Job a → In the records, identify every line that contains the string "part", treating uppercase and lowercase letters as distinct, and copy each such line.
============
Observe now that the foregoing proof made no use of the fact that the FD {CITY} → {STATUS} holds in S
(indeed, the result would still be valid even if that FD didn't hold). But now let's do another example that does
make use of that FD:
First, we know now that the following JD (J1 from the previous example) holds in S:
{ { SNO , CITY } , { CITY , STATUS } , { SNO , STATUS } }
But the FD {CITY} → {STATUS} also holds, and so by Heath's Theorem the following JD─let's call it
J3─holds as well:
{ { CITY , STATUS } , { CITY , SNO } }
The components of J3 form a proper subset of those of J1, and so it follows once again that J1 is reducible
with respect to S. To be specific, the component {SNO,STATUS} can be dropped from J1 without loss, in
the sense that what remains is still a JD of S.
Observe, therefore, that the original JD J1 is equivalent, with respect to relvar S, to two distinct JDs: namely,
J2 and J3.
In general, of course, the question is: Given relvar R and a JD J that holds in R , how can we find an
irreducible equivalent (meaning, to be more precise about the matter, a JD that's both equivalent to J and
irreducible, where equivalent and irreducible are both understood as being with respect to R )? Well:
If some component is irrelevant in J , that component can clearly be dropped.
============
Job b → Translate into French the following sentence from the passage on join dependencies: "The components of J3 form a proper subset of those of J1, and so it follows once again that J1 is reducible with respect to S."

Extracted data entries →
============
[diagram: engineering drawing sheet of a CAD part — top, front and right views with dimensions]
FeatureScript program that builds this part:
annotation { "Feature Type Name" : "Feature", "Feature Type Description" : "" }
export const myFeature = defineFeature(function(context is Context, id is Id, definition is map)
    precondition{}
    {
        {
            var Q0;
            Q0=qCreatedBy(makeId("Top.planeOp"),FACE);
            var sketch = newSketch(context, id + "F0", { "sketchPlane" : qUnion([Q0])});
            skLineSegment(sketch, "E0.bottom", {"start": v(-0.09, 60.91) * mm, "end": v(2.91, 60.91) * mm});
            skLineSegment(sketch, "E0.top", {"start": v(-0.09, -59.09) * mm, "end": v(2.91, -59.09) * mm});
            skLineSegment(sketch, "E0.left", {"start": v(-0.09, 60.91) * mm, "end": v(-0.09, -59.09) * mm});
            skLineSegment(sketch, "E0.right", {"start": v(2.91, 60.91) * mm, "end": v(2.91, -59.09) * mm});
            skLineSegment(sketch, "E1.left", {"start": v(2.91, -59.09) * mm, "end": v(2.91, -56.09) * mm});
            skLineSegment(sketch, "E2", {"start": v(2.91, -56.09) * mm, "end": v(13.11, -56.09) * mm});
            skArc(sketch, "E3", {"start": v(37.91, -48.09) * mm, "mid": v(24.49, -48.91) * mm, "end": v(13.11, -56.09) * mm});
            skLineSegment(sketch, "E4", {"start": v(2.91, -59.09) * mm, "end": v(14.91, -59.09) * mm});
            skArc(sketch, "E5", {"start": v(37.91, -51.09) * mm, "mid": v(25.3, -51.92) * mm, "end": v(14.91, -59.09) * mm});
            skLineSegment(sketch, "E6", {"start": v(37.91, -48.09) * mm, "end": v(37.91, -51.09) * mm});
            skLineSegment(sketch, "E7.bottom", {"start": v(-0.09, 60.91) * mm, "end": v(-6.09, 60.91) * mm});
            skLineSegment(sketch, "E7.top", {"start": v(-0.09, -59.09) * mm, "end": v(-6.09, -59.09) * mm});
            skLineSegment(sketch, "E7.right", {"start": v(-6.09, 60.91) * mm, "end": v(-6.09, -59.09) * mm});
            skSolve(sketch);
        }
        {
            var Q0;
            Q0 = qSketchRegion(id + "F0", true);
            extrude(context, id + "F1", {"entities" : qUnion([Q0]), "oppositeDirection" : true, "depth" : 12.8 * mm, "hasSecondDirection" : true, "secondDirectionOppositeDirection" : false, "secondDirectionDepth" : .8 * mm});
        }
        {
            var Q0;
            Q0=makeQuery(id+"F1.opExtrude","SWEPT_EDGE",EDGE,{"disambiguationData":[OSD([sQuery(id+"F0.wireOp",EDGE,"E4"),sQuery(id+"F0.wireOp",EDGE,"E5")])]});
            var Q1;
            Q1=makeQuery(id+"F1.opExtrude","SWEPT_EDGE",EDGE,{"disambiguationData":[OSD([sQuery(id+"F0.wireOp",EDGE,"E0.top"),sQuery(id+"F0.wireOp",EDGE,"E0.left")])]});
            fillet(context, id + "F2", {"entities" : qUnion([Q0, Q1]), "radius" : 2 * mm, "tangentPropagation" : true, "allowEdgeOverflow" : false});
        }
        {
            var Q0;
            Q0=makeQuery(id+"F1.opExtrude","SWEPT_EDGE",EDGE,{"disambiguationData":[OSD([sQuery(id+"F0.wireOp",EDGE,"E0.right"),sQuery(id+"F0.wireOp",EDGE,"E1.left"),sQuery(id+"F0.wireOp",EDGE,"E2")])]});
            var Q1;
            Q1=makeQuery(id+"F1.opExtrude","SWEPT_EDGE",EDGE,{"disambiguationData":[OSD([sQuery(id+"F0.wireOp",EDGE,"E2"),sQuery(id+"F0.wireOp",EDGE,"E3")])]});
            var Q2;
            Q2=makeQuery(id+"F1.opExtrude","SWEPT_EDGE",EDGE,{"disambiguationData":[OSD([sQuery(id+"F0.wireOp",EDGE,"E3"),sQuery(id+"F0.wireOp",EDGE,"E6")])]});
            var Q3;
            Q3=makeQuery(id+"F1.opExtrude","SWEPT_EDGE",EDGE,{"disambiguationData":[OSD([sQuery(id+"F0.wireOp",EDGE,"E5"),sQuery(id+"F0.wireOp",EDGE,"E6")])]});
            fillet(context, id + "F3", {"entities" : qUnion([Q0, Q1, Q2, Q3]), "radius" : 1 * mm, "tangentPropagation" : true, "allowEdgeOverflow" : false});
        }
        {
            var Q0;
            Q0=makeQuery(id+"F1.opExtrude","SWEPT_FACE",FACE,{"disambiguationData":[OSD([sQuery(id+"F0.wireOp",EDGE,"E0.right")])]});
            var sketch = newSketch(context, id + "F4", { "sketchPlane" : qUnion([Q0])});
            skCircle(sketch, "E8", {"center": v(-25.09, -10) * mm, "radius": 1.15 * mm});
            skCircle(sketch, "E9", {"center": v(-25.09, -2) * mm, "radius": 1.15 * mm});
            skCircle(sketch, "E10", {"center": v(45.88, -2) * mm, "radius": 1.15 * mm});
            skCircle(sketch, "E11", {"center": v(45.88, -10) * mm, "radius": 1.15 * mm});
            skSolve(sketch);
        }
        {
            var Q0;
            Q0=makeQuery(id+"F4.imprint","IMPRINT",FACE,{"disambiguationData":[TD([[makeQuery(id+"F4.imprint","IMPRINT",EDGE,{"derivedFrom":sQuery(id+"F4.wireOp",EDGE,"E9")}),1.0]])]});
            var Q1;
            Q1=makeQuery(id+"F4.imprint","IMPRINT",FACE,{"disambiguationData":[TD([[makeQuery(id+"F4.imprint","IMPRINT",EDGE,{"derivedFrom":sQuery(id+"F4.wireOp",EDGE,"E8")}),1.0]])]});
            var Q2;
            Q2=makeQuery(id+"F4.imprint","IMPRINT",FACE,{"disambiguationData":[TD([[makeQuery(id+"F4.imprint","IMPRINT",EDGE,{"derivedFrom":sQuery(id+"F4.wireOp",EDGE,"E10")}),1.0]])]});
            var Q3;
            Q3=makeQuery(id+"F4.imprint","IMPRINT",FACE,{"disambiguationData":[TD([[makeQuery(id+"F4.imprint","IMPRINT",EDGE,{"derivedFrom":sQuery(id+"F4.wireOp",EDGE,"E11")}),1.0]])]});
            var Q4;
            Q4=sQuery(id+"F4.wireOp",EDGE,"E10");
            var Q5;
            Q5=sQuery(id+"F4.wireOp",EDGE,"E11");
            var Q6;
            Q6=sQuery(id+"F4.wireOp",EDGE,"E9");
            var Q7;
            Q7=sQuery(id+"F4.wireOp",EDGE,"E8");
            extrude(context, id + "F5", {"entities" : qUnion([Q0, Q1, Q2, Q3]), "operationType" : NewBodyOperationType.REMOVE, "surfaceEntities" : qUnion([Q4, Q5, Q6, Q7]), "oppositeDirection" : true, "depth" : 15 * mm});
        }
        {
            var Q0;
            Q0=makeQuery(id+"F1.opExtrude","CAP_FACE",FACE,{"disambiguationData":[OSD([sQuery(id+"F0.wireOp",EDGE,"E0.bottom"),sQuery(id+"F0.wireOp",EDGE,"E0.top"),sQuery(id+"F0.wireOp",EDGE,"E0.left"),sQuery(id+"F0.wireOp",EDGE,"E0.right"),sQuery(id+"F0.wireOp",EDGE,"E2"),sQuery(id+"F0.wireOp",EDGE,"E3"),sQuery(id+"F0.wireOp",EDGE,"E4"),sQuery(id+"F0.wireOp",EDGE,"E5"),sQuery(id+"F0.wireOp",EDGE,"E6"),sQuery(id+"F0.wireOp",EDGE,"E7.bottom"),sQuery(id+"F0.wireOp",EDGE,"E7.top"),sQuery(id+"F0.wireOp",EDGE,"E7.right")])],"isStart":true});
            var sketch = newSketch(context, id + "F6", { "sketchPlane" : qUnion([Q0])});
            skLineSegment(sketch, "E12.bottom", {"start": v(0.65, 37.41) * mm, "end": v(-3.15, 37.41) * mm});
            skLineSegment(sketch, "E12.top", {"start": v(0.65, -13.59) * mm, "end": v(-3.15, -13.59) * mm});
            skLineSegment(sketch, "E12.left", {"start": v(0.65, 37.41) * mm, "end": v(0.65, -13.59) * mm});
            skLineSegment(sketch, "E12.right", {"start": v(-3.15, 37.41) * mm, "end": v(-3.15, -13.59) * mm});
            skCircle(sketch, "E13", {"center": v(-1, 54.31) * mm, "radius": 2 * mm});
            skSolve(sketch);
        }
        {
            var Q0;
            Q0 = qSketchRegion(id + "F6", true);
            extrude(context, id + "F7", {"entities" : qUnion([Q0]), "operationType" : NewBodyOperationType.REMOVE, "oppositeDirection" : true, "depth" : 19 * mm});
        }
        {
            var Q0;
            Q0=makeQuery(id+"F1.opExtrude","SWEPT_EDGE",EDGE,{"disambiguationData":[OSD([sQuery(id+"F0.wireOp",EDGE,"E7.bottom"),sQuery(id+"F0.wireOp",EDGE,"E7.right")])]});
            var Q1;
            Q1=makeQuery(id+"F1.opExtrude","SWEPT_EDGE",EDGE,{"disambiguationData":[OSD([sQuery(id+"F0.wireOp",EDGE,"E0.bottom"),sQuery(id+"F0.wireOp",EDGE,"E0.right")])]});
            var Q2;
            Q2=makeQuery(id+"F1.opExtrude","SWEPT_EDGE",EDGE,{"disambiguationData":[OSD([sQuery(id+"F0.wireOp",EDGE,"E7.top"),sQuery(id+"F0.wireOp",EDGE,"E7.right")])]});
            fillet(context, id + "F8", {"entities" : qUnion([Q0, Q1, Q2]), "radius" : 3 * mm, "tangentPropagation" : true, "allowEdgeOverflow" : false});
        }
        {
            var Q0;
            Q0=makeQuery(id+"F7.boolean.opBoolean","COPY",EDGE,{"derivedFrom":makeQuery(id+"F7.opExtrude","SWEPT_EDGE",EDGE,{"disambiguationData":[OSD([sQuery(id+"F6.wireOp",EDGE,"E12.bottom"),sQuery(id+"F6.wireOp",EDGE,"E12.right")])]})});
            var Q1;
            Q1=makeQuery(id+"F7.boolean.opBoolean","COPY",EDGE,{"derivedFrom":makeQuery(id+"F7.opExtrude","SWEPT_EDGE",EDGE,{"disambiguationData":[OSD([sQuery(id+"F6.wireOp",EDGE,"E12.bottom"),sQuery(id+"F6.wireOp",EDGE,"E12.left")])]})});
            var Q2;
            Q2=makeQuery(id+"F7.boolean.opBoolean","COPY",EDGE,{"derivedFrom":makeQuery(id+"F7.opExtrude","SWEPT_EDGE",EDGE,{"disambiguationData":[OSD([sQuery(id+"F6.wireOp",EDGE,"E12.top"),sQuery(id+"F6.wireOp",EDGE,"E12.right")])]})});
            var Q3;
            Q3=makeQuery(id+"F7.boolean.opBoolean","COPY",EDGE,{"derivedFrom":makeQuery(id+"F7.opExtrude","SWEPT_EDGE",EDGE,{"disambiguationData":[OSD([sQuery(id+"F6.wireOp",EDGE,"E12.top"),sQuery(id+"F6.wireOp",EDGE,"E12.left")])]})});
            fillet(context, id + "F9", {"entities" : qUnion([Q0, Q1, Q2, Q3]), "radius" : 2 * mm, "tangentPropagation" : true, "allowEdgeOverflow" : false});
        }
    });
============
Reply a →
[diagram: engineering drawing sheet of a CAD part — top, front and right views with dimensions]
FeatureScript program that builds this part:

Reply b → Les composantes de J3 forment un sous-ensemble propre de celles de J1, et il s'ensuit donc une fois de plus que J1 est réductible par rapport à S.